START Dataset excerpt
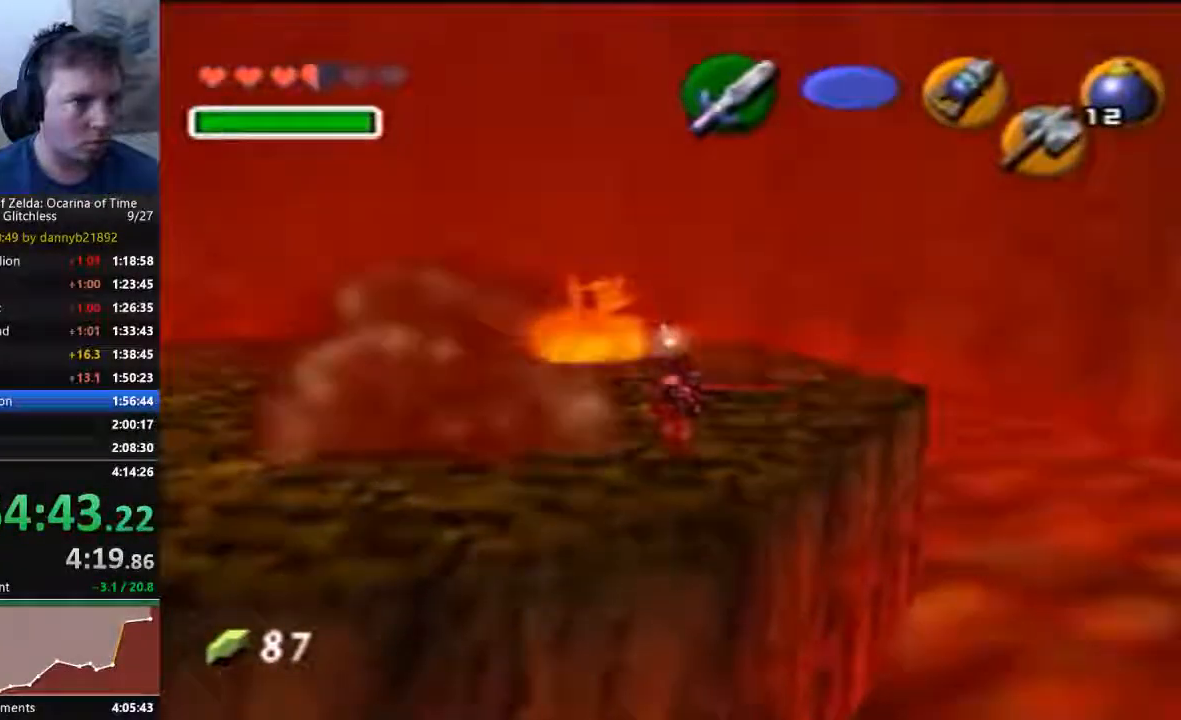
{"dt_ms": 500, "buttons": [], "left_stick": "up", "events": [[100, "left_stick", "up-left"], [367, "left_stick", "up"]]}
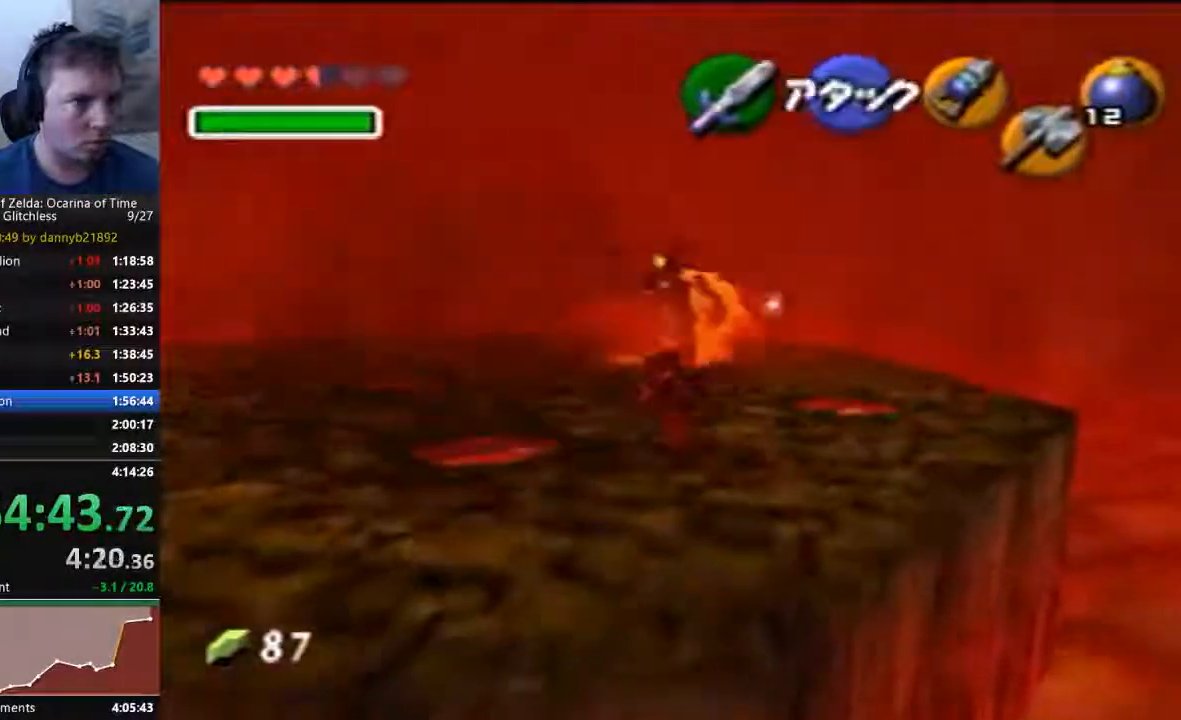
{"dt_ms": 500, "buttons": [], "left_stick": "up", "events": []}
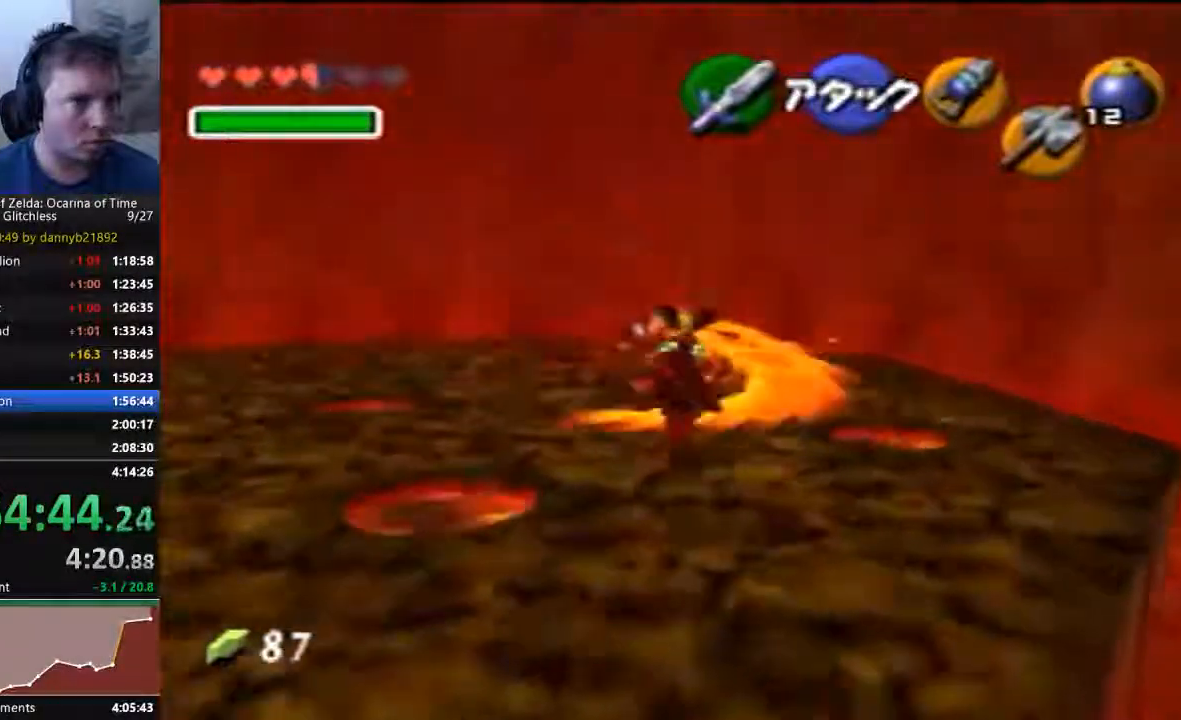
{"dt_ms": 500, "buttons": ["B"], "left_stick": "center", "events": [[433, "left_stick", "center"], [467, "B", "down"]]}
END Dataset excerpt
Directions for this task:
Repeat the material exactly as it reads, without any of its pictures.

Finished exercise:
{"dt_ms": 500, "buttons": [], "left_stick": "up", "events": [[100, "left_stick", "up-left"], [367, "left_stick", "up"]]}
{"dt_ms": 500, "buttons": [], "left_stick": "up", "events": []}
{"dt_ms": 500, "buttons": ["B"], "left_stick": "center", "events": [[433, "left_stick", "center"], [467, "B", "down"]]}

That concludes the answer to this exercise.